When I joined the Miami Herald to compete for the second-string columnist job—a position I was unable to earn—among my several duties was to back up Miami Dolphins beat writer Gary Long. When Gary was off, I was on. Well, at least I showed up. There was at least one occasion when that proved a success and I owe that to Don Shula.

Training camps can be a challenge to cover with players coming to win jobs (know how they felt) and going because they were not good enough to do so (know how they felt). I had the idea that I would write an in-depth narrative about final cut-down day—the day players dread and try to hide from the Turk who comes to them and delivers the most fateful message a player can hear: Coach Shula wants to see you.
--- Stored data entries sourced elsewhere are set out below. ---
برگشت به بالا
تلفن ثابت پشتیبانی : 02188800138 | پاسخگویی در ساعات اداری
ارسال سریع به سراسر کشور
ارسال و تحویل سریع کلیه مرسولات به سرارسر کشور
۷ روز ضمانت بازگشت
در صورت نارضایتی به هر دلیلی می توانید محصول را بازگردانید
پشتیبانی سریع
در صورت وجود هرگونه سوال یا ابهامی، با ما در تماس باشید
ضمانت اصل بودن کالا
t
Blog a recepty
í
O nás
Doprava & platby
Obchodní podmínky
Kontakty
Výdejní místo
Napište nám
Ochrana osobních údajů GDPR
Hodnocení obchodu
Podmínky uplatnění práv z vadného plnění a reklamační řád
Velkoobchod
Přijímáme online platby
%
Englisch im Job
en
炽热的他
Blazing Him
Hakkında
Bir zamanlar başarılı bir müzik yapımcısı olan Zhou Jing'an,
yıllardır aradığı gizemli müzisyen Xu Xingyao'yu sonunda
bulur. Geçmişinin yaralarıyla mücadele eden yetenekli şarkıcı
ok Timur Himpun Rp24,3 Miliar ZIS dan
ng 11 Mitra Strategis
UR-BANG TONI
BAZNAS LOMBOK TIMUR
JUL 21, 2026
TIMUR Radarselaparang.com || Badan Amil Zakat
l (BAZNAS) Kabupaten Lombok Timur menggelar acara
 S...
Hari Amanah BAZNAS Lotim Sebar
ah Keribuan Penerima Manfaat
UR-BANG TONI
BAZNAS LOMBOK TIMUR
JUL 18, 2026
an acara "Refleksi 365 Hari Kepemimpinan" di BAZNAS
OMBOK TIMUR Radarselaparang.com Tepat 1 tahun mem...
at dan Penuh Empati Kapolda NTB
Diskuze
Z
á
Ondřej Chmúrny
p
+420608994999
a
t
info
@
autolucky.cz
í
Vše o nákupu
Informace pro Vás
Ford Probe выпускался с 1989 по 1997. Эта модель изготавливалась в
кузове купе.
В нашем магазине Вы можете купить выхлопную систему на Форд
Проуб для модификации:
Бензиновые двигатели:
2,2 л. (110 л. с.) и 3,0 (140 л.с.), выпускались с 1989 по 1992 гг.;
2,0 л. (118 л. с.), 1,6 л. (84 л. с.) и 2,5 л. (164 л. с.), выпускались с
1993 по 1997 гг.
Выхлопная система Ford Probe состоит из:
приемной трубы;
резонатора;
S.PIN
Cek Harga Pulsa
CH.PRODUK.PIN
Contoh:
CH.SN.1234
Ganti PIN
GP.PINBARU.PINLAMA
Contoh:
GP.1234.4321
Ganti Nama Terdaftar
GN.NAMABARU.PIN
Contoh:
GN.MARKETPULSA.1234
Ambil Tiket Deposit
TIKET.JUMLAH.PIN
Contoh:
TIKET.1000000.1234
Bring your playbook.

The meeting is a formality. The message had already been delivered: Bring your playbook. No one staying with the team is asked to bring their playbook to a cutdown day meeting. I trailed players. I talked with The Turk. I sat with Don Shula. The carpet in his office, I noticed (how sharp am I?), was blood red. I parlayed that image (and I hope a few other pieces of the story) into a Green Eyeshade Award that honors the best stories/writing in a large hunk of the Southeast United States. It got some notice.

That later provided me opportunities with other Knight-Ridder Newspapers. Jim Batten, my other hero who died too soon, noticed. His office was floors above the Herald newsroom. He ran Knight-Ridder. He gave second-chances that Shula couldn’t give.